Excerpted data START
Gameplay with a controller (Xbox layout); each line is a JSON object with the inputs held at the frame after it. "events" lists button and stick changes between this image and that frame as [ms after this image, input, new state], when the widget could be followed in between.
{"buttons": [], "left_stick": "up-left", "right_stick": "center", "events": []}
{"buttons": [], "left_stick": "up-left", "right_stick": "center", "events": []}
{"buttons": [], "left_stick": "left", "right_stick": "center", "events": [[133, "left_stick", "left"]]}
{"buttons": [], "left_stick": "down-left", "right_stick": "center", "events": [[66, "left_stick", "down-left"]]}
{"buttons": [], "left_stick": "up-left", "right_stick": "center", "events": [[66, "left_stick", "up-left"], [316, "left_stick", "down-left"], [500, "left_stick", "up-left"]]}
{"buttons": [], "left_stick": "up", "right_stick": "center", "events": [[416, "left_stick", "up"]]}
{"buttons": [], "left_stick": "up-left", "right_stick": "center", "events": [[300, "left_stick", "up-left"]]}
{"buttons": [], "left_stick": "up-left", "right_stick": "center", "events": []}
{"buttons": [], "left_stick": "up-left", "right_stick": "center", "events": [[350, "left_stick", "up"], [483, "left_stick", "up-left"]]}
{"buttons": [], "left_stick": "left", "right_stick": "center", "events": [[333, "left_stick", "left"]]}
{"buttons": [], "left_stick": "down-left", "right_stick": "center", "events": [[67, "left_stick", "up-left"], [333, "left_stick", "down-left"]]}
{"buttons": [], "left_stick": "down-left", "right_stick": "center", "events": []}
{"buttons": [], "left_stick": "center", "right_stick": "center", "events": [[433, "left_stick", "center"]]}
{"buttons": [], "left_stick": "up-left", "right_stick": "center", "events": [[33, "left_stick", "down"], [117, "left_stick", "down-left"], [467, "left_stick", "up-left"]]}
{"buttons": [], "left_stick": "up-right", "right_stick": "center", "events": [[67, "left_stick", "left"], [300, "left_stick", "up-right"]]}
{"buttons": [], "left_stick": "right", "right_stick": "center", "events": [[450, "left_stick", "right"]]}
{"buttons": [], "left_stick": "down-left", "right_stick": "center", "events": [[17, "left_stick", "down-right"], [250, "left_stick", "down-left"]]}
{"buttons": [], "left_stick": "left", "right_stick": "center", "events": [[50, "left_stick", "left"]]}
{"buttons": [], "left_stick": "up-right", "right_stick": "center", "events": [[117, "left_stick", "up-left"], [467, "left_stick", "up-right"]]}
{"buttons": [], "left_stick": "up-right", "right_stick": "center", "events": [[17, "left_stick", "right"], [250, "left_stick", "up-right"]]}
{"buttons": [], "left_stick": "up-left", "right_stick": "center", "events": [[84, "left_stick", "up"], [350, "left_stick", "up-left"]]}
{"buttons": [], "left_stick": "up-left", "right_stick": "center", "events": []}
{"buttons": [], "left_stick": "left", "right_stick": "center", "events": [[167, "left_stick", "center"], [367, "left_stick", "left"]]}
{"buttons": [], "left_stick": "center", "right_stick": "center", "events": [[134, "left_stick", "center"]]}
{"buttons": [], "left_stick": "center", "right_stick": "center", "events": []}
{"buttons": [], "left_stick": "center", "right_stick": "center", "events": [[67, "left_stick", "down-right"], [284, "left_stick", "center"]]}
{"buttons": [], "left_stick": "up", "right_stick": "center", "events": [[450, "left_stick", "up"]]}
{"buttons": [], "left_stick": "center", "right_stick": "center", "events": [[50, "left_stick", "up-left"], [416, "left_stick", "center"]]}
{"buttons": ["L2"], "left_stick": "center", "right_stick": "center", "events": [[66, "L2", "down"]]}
Excerpted data END
-- Required work --
The answer must be a word-for-word restatement of the records.

-- Response for this exercise --
Gameplay with a controller (Xbox layout); each line is a JSON object with the inputs held at the frame after it. "events" lists button and stick changes between this image and that frame as [ms after this image, input, new state], when the widget could be followed in between.
{"buttons": [], "left_stick": "up-left", "right_stick": "center", "events": []}
{"buttons": [], "left_stick": "up-left", "right_stick": "center", "events": []}
{"buttons": [], "left_stick": "left", "right_stick": "center", "events": [[133, "left_stick", "left"]]}
{"buttons": [], "left_stick": "down-left", "right_stick": "center", "events": [[66, "left_stick", "down-left"]]}
{"buttons": [], "left_stick": "up-left", "right_stick": "center", "events": [[66, "left_stick", "up-left"], [316, "left_stick", "down-left"], [500, "left_stick", "up-left"]]}
{"buttons": [], "left_stick": "up", "right_stick": "center", "events": [[416, "left_stick", "up"]]}
{"buttons": [], "left_stick": "up-left", "right_stick": "center", "events": [[300, "left_stick", "up-left"]]}
{"buttons": [], "left_stick": "up-left", "right_stick": "center", "events": []}
{"buttons": [], "left_stick": "up-left", "right_stick": "center", "events": [[350, "left_stick", "up"], [483, "left_stick", "up-left"]]}
{"buttons": [], "left_stick": "left", "right_stick": "center", "events": [[333, "left_stick", "left"]]}
{"buttons": [], "left_stick": "down-left", "right_stick": "center", "events": [[67, "left_stick", "up-left"], [333, "left_stick", "down-left"]]}
{"buttons": [], "left_stick": "down-left", "right_stick": "center", "events": []}
{"buttons": [], "left_stick": "center", "right_stick": "center", "events": [[433, "left_stick", "center"]]}
{"buttons": [], "left_stick": "up-left", "right_stick": "center", "events": [[33, "left_stick", "down"], [117, "left_stick", "down-left"], [467, "left_stick", "up-left"]]}
{"buttons": [], "left_stick": "up-right", "right_stick": "center", "events": [[67, "left_stick", "left"], [300, "left_stick", "up-right"]]}
{"buttons": [], "left_stick": "right", "right_stick": "center", "events": [[450, "left_stick", "right"]]}
{"buttons": [], "left_stick": "down-left", "right_stick": "center", "events": [[17, "left_stick", "down-right"], [250, "left_stick", "down-left"]]}
{"buttons": [], "left_stick": "left", "right_stick": "center", "events": [[50, "left_stick", "left"]]}
{"buttons": [], "left_stick": "up-right", "right_stick": "center", "events": [[117, "left_stick", "up-left"], [467, "left_stick", "up-right"]]}
{"buttons": [], "left_stick": "up-right", "right_stick": "center", "events": [[17, "left_stick", "right"], [250, "left_stick", "up-right"]]}
{"buttons": [], "left_stick": "up-left", "right_stick": "center", "events": [[84, "left_stick", "up"], [350, "left_stick", "up-left"]]}
{"buttons": [], "left_stick": "up-left", "right_stick": "center", "events": []}
{"buttons": [], "left_stick": "left", "right_stick": "center", "events": [[167, "left_stick", "center"], [367, "left_stick", "left"]]}
{"buttons": [], "left_stick": "center", "right_stick": "center", "events": [[134, "left_stick", "center"]]}
{"buttons": [], "left_stick": "center", "right_stick": "center", "events": []}
{"buttons": [], "left_stick": "center", "right_stick": "center", "events": [[67, "left_stick", "down-right"], [284, "left_stick", "center"]]}
{"buttons": [], "left_stick": "up", "right_stick": "center", "events": [[450, "left_stick", "up"]]}
{"buttons": [], "left_stick": "center", "right_stick": "center", "events": [[50, "left_stick", "up-left"], [416, "left_stick", "center"]]}
{"buttons": ["L2"], "left_stick": "center", "right_stick": "center", "events": [[66, "L2", "down"]]}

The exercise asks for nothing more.